# 2007 Lemond Versailles build kit



## soapbox (Nov 13, 2007)

help me out. i have a killer deal lined up at the lbs on a 2007 full carbon versailles. i can't get down there to try it out till next week so i am trying to do as much research as i can before i go in. 

does anyone have this bike and know approx how much it weighs built up?

thanks in advance


----------



## WhiskeyNovember (May 31, 2003)

About 18.5 lbs without pedals.


----------



## soapbox (Nov 13, 2007)

well i bought it. 
1. i have always wanted a carbon bike and... 

2. ever since i was a kid watching lemond on the taco bell commercials, i wanted a lemond bike. 

so when those two combined, i had to get it. i am a mtn biker and i just rode it today (this is the 1st road bike i've ever been on), it is a whole new world of speed, super badass speed.


----------



## Ken Wells (Mar 21, 2007)

*Kelly Strategies Lemond Team*

Check out this bike team. They are kicking ass on Lemonds and won the Vegas criterium. These are great bikes and the frame is almost identical to the new Trek Madone. They can be built to very light weights.


----------



## veritechy (Dec 28, 2007)

Hi Soapbox,

Just wondering what kind of deal did you get? I am also interested in an '07 .

Thanks, 
Veritechy


----------



## soapbox (Nov 13, 2007)

it was regular 1800 but since it was an end of model year closeout, it was 1400. it also came with a 105 crank instead of a bontrager (as it was listed). i think it is a good deal for 1400 and makes for a super nice beginner road bike


----------



## veritechy (Dec 28, 2007)

That is a great price.
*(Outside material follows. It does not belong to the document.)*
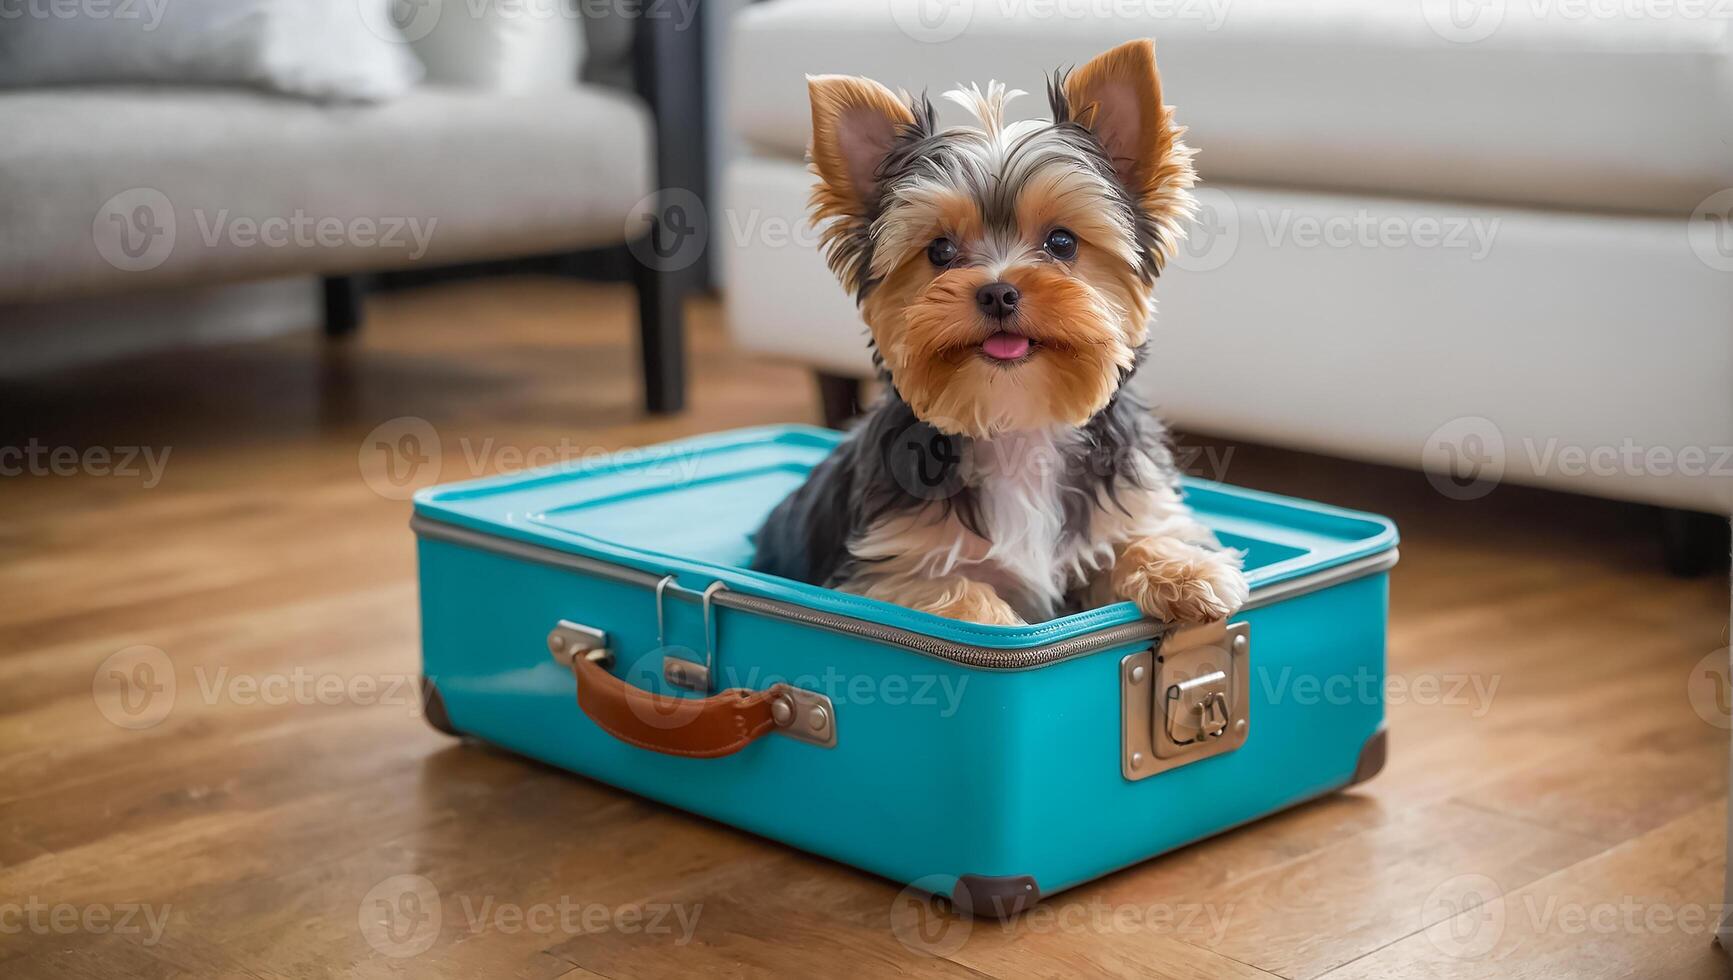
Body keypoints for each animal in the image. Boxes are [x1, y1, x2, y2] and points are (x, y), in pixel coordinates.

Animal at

I'll try to keep an eye out. Thanks for the info.
How do you like it?


----------



## soapbox (Nov 13, 2007)

i have really enjoyed the roadie experience. i rode 118 miles total last week. that's huge to me. i am a mtn biker and am used to laying low dec-feb. if my knees don't blow up, i think this will be good for me.


----------



## veritechy (Dec 28, 2007)

Good to hear... I was a mtn biker previously too and made fun of the weight weenies 
Went riding with a buddy who had a road bike. I put some 1.25" slicks on my stumpy and still got smoked on a road ride.

Anyway, I also decided to give the road bike thing a try. Hope I'll like it as much as mtn biking.


----------



## soapbox (Nov 13, 2007)

BTW...i weighed it tonight and it is 19.5lbs for a 59cm. pretty chubby for a road bike. i guess that just leaves room for upgrades.


----------



## veritechy (Dec 28, 2007)

Ha ha. I always found upgrading to be the fun part.
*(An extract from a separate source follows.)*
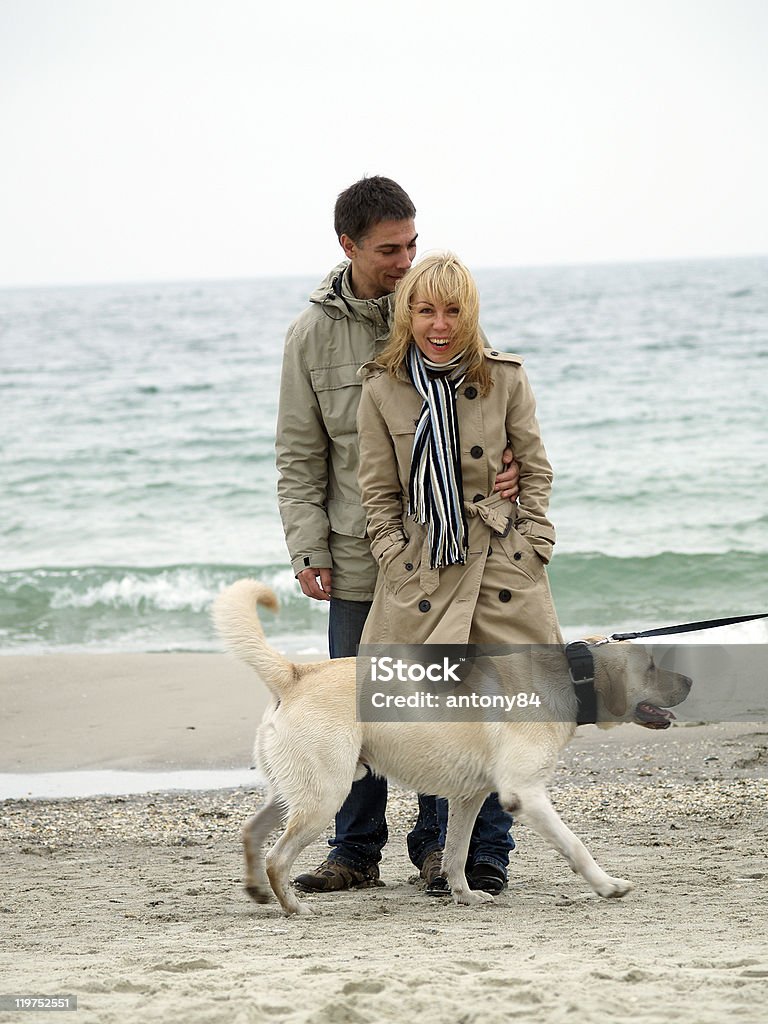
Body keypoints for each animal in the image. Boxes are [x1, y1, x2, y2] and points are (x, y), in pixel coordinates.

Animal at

Over the weekend I sprung for a Lemond too. I like it so far.

Look what we've become...weight weenies. 19.5lbs is not bad compared to our mountain bikes, right? My stumpies are anywhere from 24-26lbs, depending on what I put on them. Anyway, it'll be fun to try something else out.


----------



## soapbox (Nov 13, 2007)

my yeti's 28.5lbs. 19.5 (with pedals) is still not that bad for the pricepoint and a carbon frame. upgrades will be a while coming though. to cut some serious wt., it would cost ~$1000


----------